Count the lines in the material below that contain the word "pedidos" and give the number alone.
━━━━━━━━━━━━━━━━
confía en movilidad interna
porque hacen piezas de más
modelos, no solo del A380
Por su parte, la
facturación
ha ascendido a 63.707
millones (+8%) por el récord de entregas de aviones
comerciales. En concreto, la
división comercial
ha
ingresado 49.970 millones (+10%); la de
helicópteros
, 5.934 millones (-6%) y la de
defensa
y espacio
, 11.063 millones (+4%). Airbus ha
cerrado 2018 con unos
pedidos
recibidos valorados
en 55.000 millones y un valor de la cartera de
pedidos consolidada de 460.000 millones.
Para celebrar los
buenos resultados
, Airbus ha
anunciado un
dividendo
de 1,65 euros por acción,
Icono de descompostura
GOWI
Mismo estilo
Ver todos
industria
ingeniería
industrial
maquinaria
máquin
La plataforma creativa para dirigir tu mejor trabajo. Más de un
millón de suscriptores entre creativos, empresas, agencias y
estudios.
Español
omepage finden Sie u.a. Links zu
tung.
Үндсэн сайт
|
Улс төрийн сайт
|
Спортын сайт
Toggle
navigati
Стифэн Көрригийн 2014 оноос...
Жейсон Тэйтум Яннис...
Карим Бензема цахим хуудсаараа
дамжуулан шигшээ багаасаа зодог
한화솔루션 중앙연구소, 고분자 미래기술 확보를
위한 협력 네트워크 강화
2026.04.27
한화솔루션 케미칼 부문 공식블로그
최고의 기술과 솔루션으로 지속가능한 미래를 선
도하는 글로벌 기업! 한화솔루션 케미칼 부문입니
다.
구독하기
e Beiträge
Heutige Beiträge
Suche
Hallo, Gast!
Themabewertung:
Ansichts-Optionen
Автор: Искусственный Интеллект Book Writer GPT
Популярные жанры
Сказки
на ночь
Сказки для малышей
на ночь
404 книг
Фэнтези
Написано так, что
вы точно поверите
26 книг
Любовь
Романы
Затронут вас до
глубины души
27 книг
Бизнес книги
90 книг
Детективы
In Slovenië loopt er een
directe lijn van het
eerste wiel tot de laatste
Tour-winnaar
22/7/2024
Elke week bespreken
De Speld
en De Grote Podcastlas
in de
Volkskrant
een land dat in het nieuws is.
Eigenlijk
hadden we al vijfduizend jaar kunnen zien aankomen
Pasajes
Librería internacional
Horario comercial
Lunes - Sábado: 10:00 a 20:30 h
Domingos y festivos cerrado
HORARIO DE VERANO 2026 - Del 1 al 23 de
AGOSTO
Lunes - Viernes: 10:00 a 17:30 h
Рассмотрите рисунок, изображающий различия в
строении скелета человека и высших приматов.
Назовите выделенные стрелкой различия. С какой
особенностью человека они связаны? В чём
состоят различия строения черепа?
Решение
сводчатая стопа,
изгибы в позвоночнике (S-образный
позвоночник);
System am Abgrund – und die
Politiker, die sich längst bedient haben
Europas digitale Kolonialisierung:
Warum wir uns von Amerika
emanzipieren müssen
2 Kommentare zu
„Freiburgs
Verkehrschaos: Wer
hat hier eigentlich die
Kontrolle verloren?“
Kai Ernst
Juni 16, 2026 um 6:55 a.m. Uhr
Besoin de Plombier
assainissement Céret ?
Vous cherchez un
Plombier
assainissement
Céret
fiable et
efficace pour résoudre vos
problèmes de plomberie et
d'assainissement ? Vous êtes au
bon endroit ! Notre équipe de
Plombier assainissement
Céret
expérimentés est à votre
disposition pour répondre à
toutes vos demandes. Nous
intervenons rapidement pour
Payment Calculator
━━━━━━━━━━━━━━━━
● OUTPUT FOR THIS EXERCISE
2